Third, the government urged that the trademark disparagement clause did not ­violate the First Amendment under a doctrine that combined the “government speech” (first) argument and the ­government subsidy (second) argument. This argument was found to be unpersuasive as well: “We have said time and again that ‘the public expression of ideas may not be prohibited merely because the ideas are themselves offensive to some of their hearers'” (citing Street v. New York, 394 U.S. 576 (1969)) and “If there is a bedrock principle ­underlying the First Amendment, it is that the ­government may not prohibit the expression of an idea simply because society finds the idea itself offensive or disagreeable.”

Given the remarks made by the ­justices during oral argument, the decision was not surprising (in my opinion). When the ­government’s attorney argued that ­suppressing speech and registering a trademark are two different things, Justice Elena Kagan strongly disagreed: “No, no, no,” she replied, “Even in a government program, even assuming that this is not just a classic speech restriction, you’re still subject to the constraint that you can’t ­discriminate—on the basis of viewpoint.” And when Justice Kagan later asserted that federal ­trademark registration is “something approaching” government speech, Tam’s ­attorney disagreed, citing copyright ­registrations and marriage licenses as ­examples. “The government,” his attorney argued, “is not speaking.”
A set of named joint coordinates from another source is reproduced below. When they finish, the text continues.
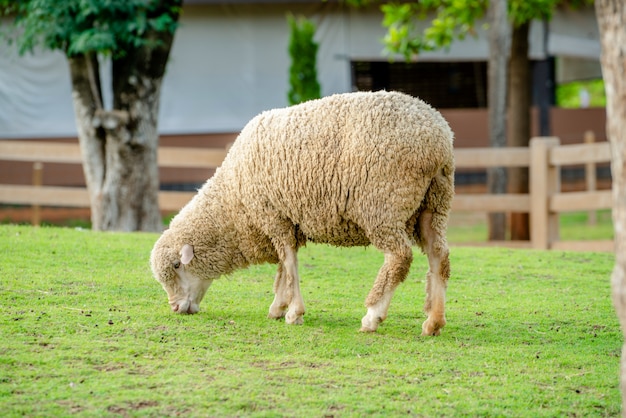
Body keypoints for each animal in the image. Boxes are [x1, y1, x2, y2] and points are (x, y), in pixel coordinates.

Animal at [151, 90, 454, 336]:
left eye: (177, 265)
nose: (176, 308)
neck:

The opinion concluded with a strong backing for the First Amendment: “Speech that demeans on the basis of race, ethnicity, gender, religion, age, disability, or any other similar ground is ­hateful; but the proudest boast of our free speech jurisprudence is that we protect the freedom to express ‘the thought that 
we hate.'”

In the wake of the Tam decision, the Department of Justice (DOJ) dropped its fight with the Washington Redskins to ­cancel the Redskins service mark. The DOJ had been fighting the Redskins over their mark after a group of Native Americans urged cancellation of their service mark on the basis of the mark being disparaging. While Tam and the Redskins were both arguing over the same statute (against disparaging trademarks), the two cases are very different. The Slants mark was determined to be disparaging by the USPTO (i.e., the government), while the Redskins mark was disparaging to a group of Native Americans (although a poll conducted by the Washington Post in 2016 found that most Native Americans were not offended by the Redskins mark). When the Supreme Court determined that the disparagement clause of the trademark statute was ­unconstitutional, both controversies came to an end.

The section of the statute that was ­litigated in the U.S. Supreme Court also applies to marks that are “immoral” and “scandalous.” The Supreme Court said nothing about those aspects of the 
statute.

The question remains as to whether the USPTO will now receive many trademark registration applications for trademarks that are disparaging. With the USPTO no longer able to refuse such registrations, the filing of many such applications seems plausible.